Fundamentally, changing the voltage of the beams will change the velocity of the particles, which means the velocity of the resulting ions (once the injected neutrals are ionized by the background plasma) is controlled. The initial voltage also determines where in the plasma the neutrals ionize. All of these properties can now be controlled and maybe someday they can be feedback controlled, which would really unleash the promise of this capability because then the beams can respond to plasma behavior in order to optimize.
I’m excited for the implementation of this in future experiments. To some extent, however, we don’t really know all the ways to use the beam voltage control and it will likely be a few years before we get into the swing of using it. The results described below originated from the testing of the beams following the changes to allow in-shot voltage control. There is at least one new experiment scheduled in 2017, focused on controlling plasma waves, so hopefully we’ll have some advanced results soon.
This paper appears in Nuclear Fusion as,
D.C. Pace, C.S. Collins, B. Crowley, B.A. Grierson, W.W. Heidbrink, C. Pawley, J. Rauch, J.T. Scoville, M.A. Van Zeeland, Y.B. Zhu, and the DIII-D Team, Nucl. Fusion 57, 014001 (2017).

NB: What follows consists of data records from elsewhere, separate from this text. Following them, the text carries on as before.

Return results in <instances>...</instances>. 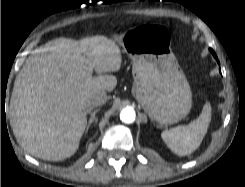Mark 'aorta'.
<instances>
[{
	"instance_id": "obj_1",
	"label": "aorta",
	"mask_w": 245,
	"mask_h": 187,
	"mask_svg": "<svg viewBox=\"0 0 245 187\" xmlns=\"http://www.w3.org/2000/svg\"><path fill=\"white\" fill-rule=\"evenodd\" d=\"M135 111L132 108H125L120 113V119L122 122L130 124L135 121Z\"/></svg>"
}]
</instances>
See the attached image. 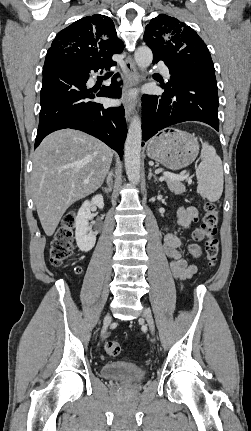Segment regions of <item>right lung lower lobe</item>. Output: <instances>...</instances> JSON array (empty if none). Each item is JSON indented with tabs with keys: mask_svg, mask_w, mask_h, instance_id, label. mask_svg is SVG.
<instances>
[{
	"mask_svg": "<svg viewBox=\"0 0 251 431\" xmlns=\"http://www.w3.org/2000/svg\"><path fill=\"white\" fill-rule=\"evenodd\" d=\"M102 69L99 65L80 64L70 58L44 66L40 94L41 111L35 148L48 134L72 128L86 132L106 143L120 157L127 134L123 106L104 108L92 101L97 97L119 98L121 88L112 78L109 87L99 92L86 88L90 71Z\"/></svg>",
	"mask_w": 251,
	"mask_h": 431,
	"instance_id": "obj_1",
	"label": "right lung lower lobe"
}]
</instances>
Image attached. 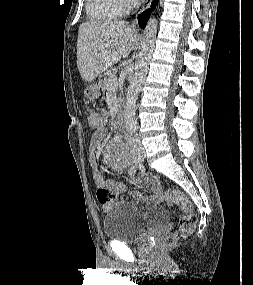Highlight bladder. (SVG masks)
I'll return each mask as SVG.
<instances>
[{"label":"bladder","mask_w":253,"mask_h":285,"mask_svg":"<svg viewBox=\"0 0 253 285\" xmlns=\"http://www.w3.org/2000/svg\"><path fill=\"white\" fill-rule=\"evenodd\" d=\"M168 213L162 206L120 202L111 206L102 220L104 236L122 243H133L165 224Z\"/></svg>","instance_id":"1"}]
</instances>
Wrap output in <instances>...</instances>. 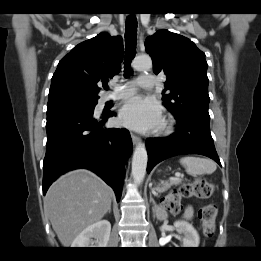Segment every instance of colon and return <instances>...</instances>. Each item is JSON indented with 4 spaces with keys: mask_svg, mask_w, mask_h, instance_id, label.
Returning a JSON list of instances; mask_svg holds the SVG:
<instances>
[{
    "mask_svg": "<svg viewBox=\"0 0 261 261\" xmlns=\"http://www.w3.org/2000/svg\"><path fill=\"white\" fill-rule=\"evenodd\" d=\"M214 192V186L205 179H197L193 182L185 183L178 189L167 194L163 200V207L173 214H178L182 210L181 200L183 198L207 199ZM216 206L209 204L199 211V220L203 227L204 235L211 238L215 230Z\"/></svg>",
    "mask_w": 261,
    "mask_h": 261,
    "instance_id": "obj_1",
    "label": "colon"
}]
</instances>
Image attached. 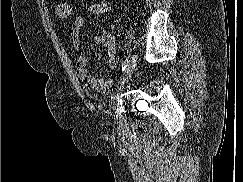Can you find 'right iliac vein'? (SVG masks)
Returning a JSON list of instances; mask_svg holds the SVG:
<instances>
[{"instance_id":"1","label":"right iliac vein","mask_w":243,"mask_h":182,"mask_svg":"<svg viewBox=\"0 0 243 182\" xmlns=\"http://www.w3.org/2000/svg\"><path fill=\"white\" fill-rule=\"evenodd\" d=\"M136 61H137V56L133 55L130 60L128 61L127 67H126V71L123 74V76L121 77L117 89L115 91V93L113 94L112 97V102L115 103L117 95L119 94V92L121 91V89L124 87V85L126 83H128L129 79L131 78L133 71L135 69L136 66Z\"/></svg>"}]
</instances>
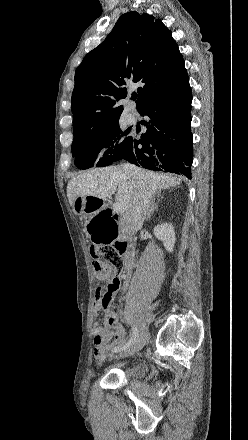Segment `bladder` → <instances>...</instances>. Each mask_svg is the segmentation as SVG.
Instances as JSON below:
<instances>
[{"instance_id":"31cf9c89","label":"bladder","mask_w":248,"mask_h":440,"mask_svg":"<svg viewBox=\"0 0 248 440\" xmlns=\"http://www.w3.org/2000/svg\"><path fill=\"white\" fill-rule=\"evenodd\" d=\"M145 374L146 367L142 364H132L124 370V378L127 380H138Z\"/></svg>"}]
</instances>
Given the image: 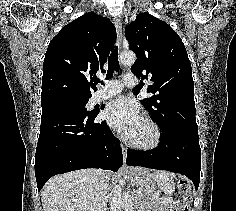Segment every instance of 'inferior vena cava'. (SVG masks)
Wrapping results in <instances>:
<instances>
[{
    "label": "inferior vena cava",
    "instance_id": "602c4592",
    "mask_svg": "<svg viewBox=\"0 0 236 211\" xmlns=\"http://www.w3.org/2000/svg\"><path fill=\"white\" fill-rule=\"evenodd\" d=\"M108 177L102 170H97L96 185L91 195V211H107Z\"/></svg>",
    "mask_w": 236,
    "mask_h": 211
}]
</instances>
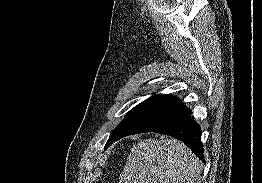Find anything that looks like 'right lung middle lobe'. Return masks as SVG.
Segmentation results:
<instances>
[{"mask_svg":"<svg viewBox=\"0 0 262 183\" xmlns=\"http://www.w3.org/2000/svg\"><path fill=\"white\" fill-rule=\"evenodd\" d=\"M151 99L152 97L148 98L128 112L124 120H122V122L112 132V135L107 141L106 145L111 144L113 141L116 140V138L120 136L125 128L142 112V110L147 106Z\"/></svg>","mask_w":262,"mask_h":183,"instance_id":"obj_1","label":"right lung middle lobe"}]
</instances>
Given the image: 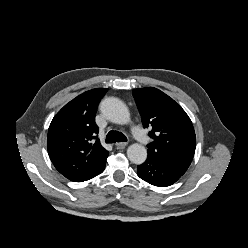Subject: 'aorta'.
Segmentation results:
<instances>
[{"label":"aorta","instance_id":"1","mask_svg":"<svg viewBox=\"0 0 248 248\" xmlns=\"http://www.w3.org/2000/svg\"><path fill=\"white\" fill-rule=\"evenodd\" d=\"M101 112L113 123L126 124L130 120V113L126 104L118 98L108 97L101 102ZM128 159L134 164H142L147 158L146 148L138 143L132 144L127 149Z\"/></svg>","mask_w":248,"mask_h":248}]
</instances>
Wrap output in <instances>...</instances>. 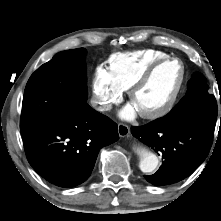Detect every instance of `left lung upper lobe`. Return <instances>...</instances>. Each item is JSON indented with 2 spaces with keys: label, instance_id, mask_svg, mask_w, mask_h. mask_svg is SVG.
I'll return each instance as SVG.
<instances>
[{
  "label": "left lung upper lobe",
  "instance_id": "left-lung-upper-lobe-1",
  "mask_svg": "<svg viewBox=\"0 0 221 221\" xmlns=\"http://www.w3.org/2000/svg\"><path fill=\"white\" fill-rule=\"evenodd\" d=\"M206 79L199 73L188 82L185 97L166 116L159 118L161 124L203 122L216 124L217 103L208 93Z\"/></svg>",
  "mask_w": 221,
  "mask_h": 221
}]
</instances>
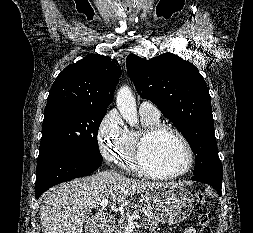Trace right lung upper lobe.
I'll return each mask as SVG.
<instances>
[{
  "label": "right lung upper lobe",
  "instance_id": "1",
  "mask_svg": "<svg viewBox=\"0 0 253 233\" xmlns=\"http://www.w3.org/2000/svg\"><path fill=\"white\" fill-rule=\"evenodd\" d=\"M121 76L115 59L93 54L67 66L55 79L47 105H85L107 109Z\"/></svg>",
  "mask_w": 253,
  "mask_h": 233
}]
</instances>
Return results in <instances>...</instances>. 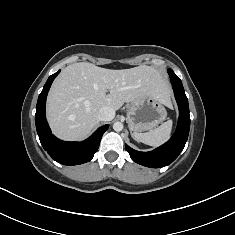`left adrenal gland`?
I'll return each mask as SVG.
<instances>
[{
    "label": "left adrenal gland",
    "instance_id": "1",
    "mask_svg": "<svg viewBox=\"0 0 235 235\" xmlns=\"http://www.w3.org/2000/svg\"><path fill=\"white\" fill-rule=\"evenodd\" d=\"M131 136H132V138L134 139L132 132H131Z\"/></svg>",
    "mask_w": 235,
    "mask_h": 235
}]
</instances>
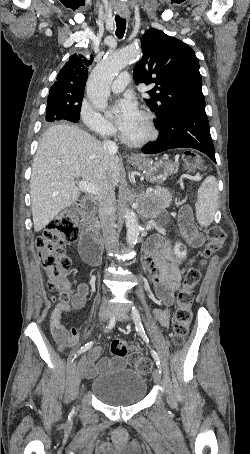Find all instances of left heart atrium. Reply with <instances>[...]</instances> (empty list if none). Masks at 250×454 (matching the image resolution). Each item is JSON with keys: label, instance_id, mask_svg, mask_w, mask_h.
Instances as JSON below:
<instances>
[{"label": "left heart atrium", "instance_id": "1", "mask_svg": "<svg viewBox=\"0 0 250 454\" xmlns=\"http://www.w3.org/2000/svg\"><path fill=\"white\" fill-rule=\"evenodd\" d=\"M116 107L118 110L116 124L118 128L124 132L137 120L140 112L136 102L130 97L119 100Z\"/></svg>", "mask_w": 250, "mask_h": 454}]
</instances>
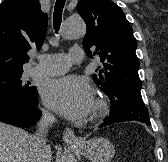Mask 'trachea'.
Returning a JSON list of instances; mask_svg holds the SVG:
<instances>
[{
	"label": "trachea",
	"instance_id": "trachea-1",
	"mask_svg": "<svg viewBox=\"0 0 168 162\" xmlns=\"http://www.w3.org/2000/svg\"><path fill=\"white\" fill-rule=\"evenodd\" d=\"M66 0H56L54 13H53V25L56 32H58L61 21H62V12Z\"/></svg>",
	"mask_w": 168,
	"mask_h": 162
}]
</instances>
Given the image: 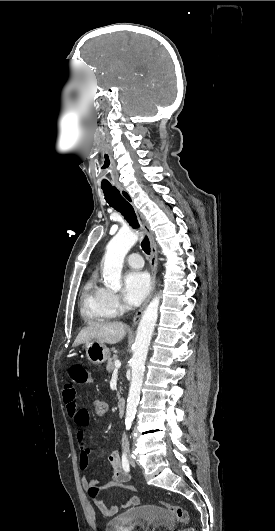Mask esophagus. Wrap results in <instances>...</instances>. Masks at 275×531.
<instances>
[{"label":"esophagus","mask_w":275,"mask_h":531,"mask_svg":"<svg viewBox=\"0 0 275 531\" xmlns=\"http://www.w3.org/2000/svg\"><path fill=\"white\" fill-rule=\"evenodd\" d=\"M116 186H117L118 190L120 191L121 195L123 196V198H125L129 202H132L129 193L120 184H117ZM135 212H136L138 221L140 222L143 230L147 233V236H148L149 241H150V249H151V257H150L151 289H150L149 295L147 296V299L144 301L143 305L141 306V308L137 311V313L134 316V319H133V324L134 325H136L138 323V321L140 320L141 315H142L144 309L146 308V306H147L148 302L150 301L151 296L153 294V290H154V286H155L156 268H157V262H158V254H157V249H156V243H155V240H154V234H153L152 230L150 229V226H149L147 220L145 219V216H143V214L140 213V211H138L136 208H135Z\"/></svg>","instance_id":"esophagus-1"}]
</instances>
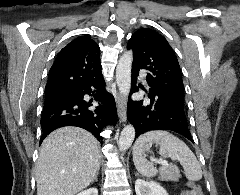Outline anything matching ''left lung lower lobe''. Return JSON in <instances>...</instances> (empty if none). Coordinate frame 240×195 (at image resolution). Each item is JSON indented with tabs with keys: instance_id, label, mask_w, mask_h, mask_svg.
<instances>
[{
	"instance_id": "obj_1",
	"label": "left lung lower lobe",
	"mask_w": 240,
	"mask_h": 195,
	"mask_svg": "<svg viewBox=\"0 0 240 195\" xmlns=\"http://www.w3.org/2000/svg\"><path fill=\"white\" fill-rule=\"evenodd\" d=\"M138 73L132 71L131 93L137 92L135 85ZM150 103L141 101H128L127 118L135 128V139L151 130L175 131L190 141L191 134L188 130L184 112V103L166 95L161 89L151 87L148 89Z\"/></svg>"
}]
</instances>
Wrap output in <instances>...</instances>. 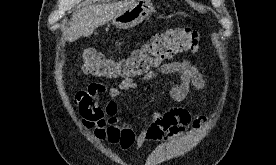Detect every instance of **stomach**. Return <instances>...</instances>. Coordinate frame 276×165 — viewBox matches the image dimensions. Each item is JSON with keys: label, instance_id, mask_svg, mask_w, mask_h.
<instances>
[{"label": "stomach", "instance_id": "0dacf381", "mask_svg": "<svg viewBox=\"0 0 276 165\" xmlns=\"http://www.w3.org/2000/svg\"><path fill=\"white\" fill-rule=\"evenodd\" d=\"M155 13L151 0H137L134 5L113 19V24L119 29H129Z\"/></svg>", "mask_w": 276, "mask_h": 165}]
</instances>
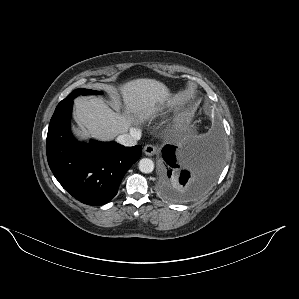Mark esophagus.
Instances as JSON below:
<instances>
[{
    "instance_id": "obj_1",
    "label": "esophagus",
    "mask_w": 299,
    "mask_h": 299,
    "mask_svg": "<svg viewBox=\"0 0 299 299\" xmlns=\"http://www.w3.org/2000/svg\"><path fill=\"white\" fill-rule=\"evenodd\" d=\"M157 152V147L151 144H148L144 147V153L148 156H152L156 154Z\"/></svg>"
}]
</instances>
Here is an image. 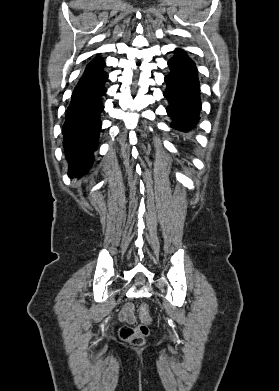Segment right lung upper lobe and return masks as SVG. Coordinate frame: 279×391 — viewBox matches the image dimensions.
<instances>
[{"label": "right lung upper lobe", "mask_w": 279, "mask_h": 391, "mask_svg": "<svg viewBox=\"0 0 279 391\" xmlns=\"http://www.w3.org/2000/svg\"><path fill=\"white\" fill-rule=\"evenodd\" d=\"M104 67H105V63L103 59L97 57L87 65L82 77L103 71L102 69Z\"/></svg>", "instance_id": "right-lung-upper-lobe-1"}]
</instances>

You can download the Accepted Manuscript (PDF, 2.3 MB).
Control of Power, Torque, and Instability Drive using In-shot Variable Neutral Beam Energy in Tokamaks
Abstract
A first-ever demonstration of controlling power and torque injection through time evolution of neutral beam energy has been achieved in recent experiments at the DIII-D tokamak [J. Luxon, Nucl. Fusion 42, 614 (2002)]. Pre-programmed waveforms for the neutral beam energy produce power and torque inputs that can be separately and continuously controlled. Previously, these inputs were tailored using on/off modulation of neutral beams resulting in large perturbations (e.g., power swings of over 1 MW). The new method includes, importantly for experiments, the ability to maintain a fixed injected power while varying the torque. In another case, different beam energy waveforms (in the same plasma conditions) produce significant changes in the observed spectrum of beam ion-driven instabilities. Measurements of beam ion loss show that one energy waveform results in the complete avoidance of coherent losses due to Alfvénic instabilities. This new method of neutral beam operation is intended for further application in a variety of DIII-D experiments including those concerned with high-performance steady state scenarios, fast particle effects, and transport in the low torque regime. Developing this capability would provide similar benefits and improved plasma control for other magnetic confinement fusion facilities.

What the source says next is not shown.